As listeners, we know when a performance is authentic as sometimes the hairs on the back of our neck will stand up, or we’ll be moved to tears or laughter; we can simply feelthe artist’s intention. To deliver music in this way you need to be able to communicate to others how you really feel and show who you truly are, whether in a musical or social situation. We all know how difficult this can be, especially if we have a strong Inner Critic, but it is essential to cultivate the ability to express yourself if you wish to make a meaningful contribution to music.
Trusting your ability
When you can trust your practiced technical skills and don’t have to think about them, you will be able to lose yourself in the music, enjoy its rhythm and sentiment and let your Inner Musician shine through. So, although you may begin learning a song by trying to copy what you hear, including the phrasing and sound quality of a particular artist, it is important to build a solid foundation of knowledge regarding the music’s technical aspects if you are to make that song your own. This means breaking down the rhythm, harmony and melody of the song so that you can begin to master it. For example, singers will often use melodic devices such as slides and trills to cover up the fact that they are not really sure of a particular note’s pitch. They then have less choice over how they can express the music because they will be preoccupied with trying to ‘get through’ that particular section and cannot be truly in the moment when performing. When you learn a melody note for note (especially the ‘little’ notes) you always know where you are in the song and if you wander away from main melody, say in improvisation, you always have a place (the original melody) to come back to if need be.

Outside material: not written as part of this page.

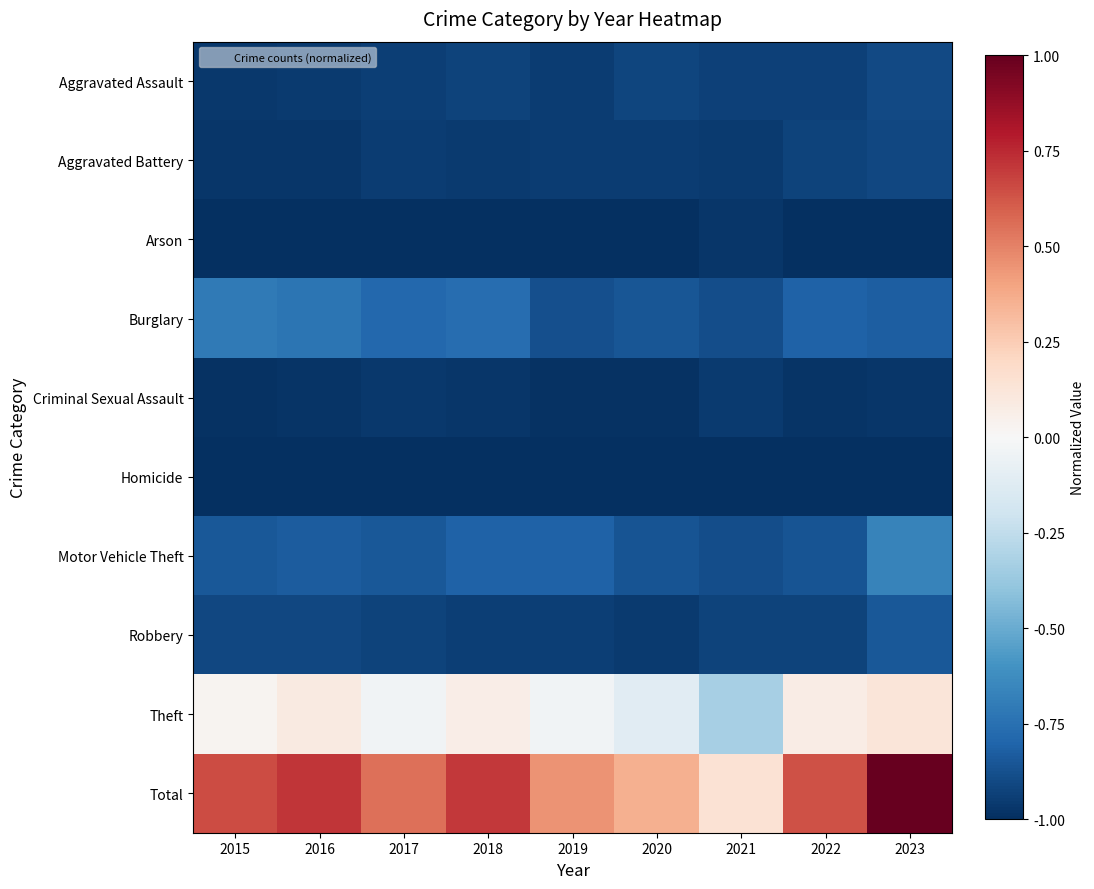

What is the maximum value shown in the chart?

1.0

Music, therefore, needs to be learned and repeated very mechanically at first, singing or playing with a strong tone and at a slow tempo with as little use of melodic devices as possible. Once you can sing or play in this way with confidence and ease, you can begin focusing on the music’s emotional content. It is then that you will naturally come up with your unique musical interpretation and be relaxed enough to let your Inner Musician play.